→ **REQUIREMENTS**
Write out everything from the first of the lines below down to the line containing "व्लादिस्लाव", character for character, including both of those lines.

[DATA LINES start]

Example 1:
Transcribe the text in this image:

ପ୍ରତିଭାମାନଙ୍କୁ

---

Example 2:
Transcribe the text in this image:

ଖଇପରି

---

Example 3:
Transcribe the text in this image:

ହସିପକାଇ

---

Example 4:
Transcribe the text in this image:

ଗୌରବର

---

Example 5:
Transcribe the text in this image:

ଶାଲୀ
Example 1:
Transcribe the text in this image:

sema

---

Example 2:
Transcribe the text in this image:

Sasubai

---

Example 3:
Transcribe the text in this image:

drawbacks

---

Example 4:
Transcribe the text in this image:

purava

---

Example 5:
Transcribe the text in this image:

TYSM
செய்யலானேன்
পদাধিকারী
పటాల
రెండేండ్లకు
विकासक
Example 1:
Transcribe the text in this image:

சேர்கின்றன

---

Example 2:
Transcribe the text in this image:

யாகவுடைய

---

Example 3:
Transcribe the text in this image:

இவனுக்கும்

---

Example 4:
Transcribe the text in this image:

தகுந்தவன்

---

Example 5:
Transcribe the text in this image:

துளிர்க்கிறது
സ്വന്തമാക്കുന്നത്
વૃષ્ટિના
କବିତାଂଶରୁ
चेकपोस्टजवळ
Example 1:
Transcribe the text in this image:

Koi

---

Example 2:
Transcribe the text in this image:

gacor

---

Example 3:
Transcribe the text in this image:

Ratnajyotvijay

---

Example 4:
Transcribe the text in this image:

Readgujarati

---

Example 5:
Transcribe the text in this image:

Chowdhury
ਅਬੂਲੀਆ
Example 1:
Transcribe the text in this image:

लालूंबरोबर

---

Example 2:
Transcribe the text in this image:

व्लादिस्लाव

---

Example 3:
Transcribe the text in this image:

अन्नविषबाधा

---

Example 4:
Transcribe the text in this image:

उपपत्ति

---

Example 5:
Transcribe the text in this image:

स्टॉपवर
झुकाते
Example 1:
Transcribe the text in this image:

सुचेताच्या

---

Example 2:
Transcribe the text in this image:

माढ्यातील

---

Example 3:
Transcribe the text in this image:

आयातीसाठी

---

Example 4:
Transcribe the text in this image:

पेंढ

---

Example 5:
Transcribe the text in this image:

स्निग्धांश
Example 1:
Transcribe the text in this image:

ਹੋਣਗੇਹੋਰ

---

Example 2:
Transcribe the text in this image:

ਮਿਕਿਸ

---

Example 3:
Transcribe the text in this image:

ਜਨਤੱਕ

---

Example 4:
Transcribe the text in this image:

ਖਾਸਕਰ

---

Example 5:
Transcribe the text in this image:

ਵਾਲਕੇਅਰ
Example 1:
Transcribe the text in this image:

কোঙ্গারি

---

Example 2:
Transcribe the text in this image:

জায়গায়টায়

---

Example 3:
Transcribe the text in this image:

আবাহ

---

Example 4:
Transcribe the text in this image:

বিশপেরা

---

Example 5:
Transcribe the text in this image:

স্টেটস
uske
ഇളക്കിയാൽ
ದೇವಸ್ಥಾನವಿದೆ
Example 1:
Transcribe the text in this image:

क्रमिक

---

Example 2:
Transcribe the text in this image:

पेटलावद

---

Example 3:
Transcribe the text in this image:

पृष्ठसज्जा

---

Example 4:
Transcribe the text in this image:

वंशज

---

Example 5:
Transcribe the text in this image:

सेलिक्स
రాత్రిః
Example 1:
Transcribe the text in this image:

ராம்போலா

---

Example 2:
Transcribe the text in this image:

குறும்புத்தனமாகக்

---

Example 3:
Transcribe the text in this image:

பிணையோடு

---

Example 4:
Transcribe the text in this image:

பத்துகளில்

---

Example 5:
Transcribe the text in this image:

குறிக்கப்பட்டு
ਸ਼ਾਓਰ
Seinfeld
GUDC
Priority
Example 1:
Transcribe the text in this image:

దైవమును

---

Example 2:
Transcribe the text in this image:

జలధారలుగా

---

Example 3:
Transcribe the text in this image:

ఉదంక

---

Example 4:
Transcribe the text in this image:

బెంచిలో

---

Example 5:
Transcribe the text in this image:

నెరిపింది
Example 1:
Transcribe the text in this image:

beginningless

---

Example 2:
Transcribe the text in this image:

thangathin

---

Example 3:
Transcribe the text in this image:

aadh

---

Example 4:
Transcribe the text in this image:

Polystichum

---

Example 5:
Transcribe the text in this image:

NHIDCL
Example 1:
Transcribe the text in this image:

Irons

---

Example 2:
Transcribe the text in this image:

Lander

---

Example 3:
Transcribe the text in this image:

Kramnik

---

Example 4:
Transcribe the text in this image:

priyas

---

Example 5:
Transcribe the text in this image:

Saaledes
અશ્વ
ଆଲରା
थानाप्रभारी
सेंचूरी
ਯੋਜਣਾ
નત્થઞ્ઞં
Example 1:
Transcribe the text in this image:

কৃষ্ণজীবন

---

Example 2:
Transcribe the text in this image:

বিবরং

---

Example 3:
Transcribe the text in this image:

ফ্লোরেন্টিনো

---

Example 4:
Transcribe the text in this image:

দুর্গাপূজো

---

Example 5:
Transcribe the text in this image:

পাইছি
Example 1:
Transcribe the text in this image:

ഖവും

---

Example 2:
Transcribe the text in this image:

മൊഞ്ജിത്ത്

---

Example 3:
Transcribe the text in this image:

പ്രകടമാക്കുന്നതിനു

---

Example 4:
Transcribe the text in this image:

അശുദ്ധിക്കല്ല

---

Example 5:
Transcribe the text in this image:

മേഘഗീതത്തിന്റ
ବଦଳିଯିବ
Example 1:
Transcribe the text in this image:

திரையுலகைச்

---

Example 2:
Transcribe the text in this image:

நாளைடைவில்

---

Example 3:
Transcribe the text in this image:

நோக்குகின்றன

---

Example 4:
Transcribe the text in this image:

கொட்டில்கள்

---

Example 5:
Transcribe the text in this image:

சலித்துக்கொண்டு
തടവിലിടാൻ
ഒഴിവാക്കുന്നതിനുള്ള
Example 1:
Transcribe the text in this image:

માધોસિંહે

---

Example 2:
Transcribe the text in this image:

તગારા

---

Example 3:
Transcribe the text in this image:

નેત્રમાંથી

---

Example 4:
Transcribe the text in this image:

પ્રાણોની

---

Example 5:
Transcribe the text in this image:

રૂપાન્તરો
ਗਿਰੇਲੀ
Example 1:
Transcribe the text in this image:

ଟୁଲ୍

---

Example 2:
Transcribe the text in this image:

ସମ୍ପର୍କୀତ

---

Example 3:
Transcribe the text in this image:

[DATA LINES end]

→ **EXPECTED ANSWER**
Example 1:
Transcribe the text in this image:

ପ୍ରତିଭାମାନଙ୍କୁ

---

Example 2:
Transcribe the text in this image:

ଖଇପରି

---

Example 3:
Transcribe the text in this image:

ହସିପକାଇ

---

Example 4:
Transcribe the text in this image:

ଗୌରବର

---

Example 5:
Transcribe the text in this image:

ଶାଲୀ
Example 1:
Transcribe the text in this image:

sema

---

Example 2:
Transcribe the text in this image:

Sasubai

---

Example 3:
Transcribe the text in this image:

drawbacks

---

Example 4:
Transcribe the text in this image:

purava

---

Example 5:
Transcribe the text in this image:

TYSM
செய்யலானேன்
পদাধিকারী
పటాల
రెండేండ్లకు
विकासक
Example 1:
Transcribe the text in this image:

சேர்கின்றன

---

Example 2:
Transcribe the text in this image:

யாகவுடைய

---

Example 3:
Transcribe the text in this image:

இவனுக்கும்

---

Example 4:
Transcribe the text in this image:

தகுந்தவன்

---

Example 5:
Transcribe the text in this image:

துளிர்க்கிறது
സ്വന്തമാക്കുന്നത്
વૃષ્ટિના
କବିତାଂଶରୁ
चेकपोस्टजवळ
Example 1:
Transcribe the text in this image:

Koi

---

Example 2:
Transcribe the text in this image:

gacor

---

Example 3:
Transcribe the text in this image:

Ratnajyotvijay

---

Example 4:
Transcribe the text in this image:

Readgujarati

---

Example 5:
Transcribe the text in this image:

Chowdhury
ਅਬੂਲੀਆ
Example 1:
Transcribe the text in this image:

लालूंबरोबर

---

Example 2:
Transcribe the text in this image:

व्लादिस्लाव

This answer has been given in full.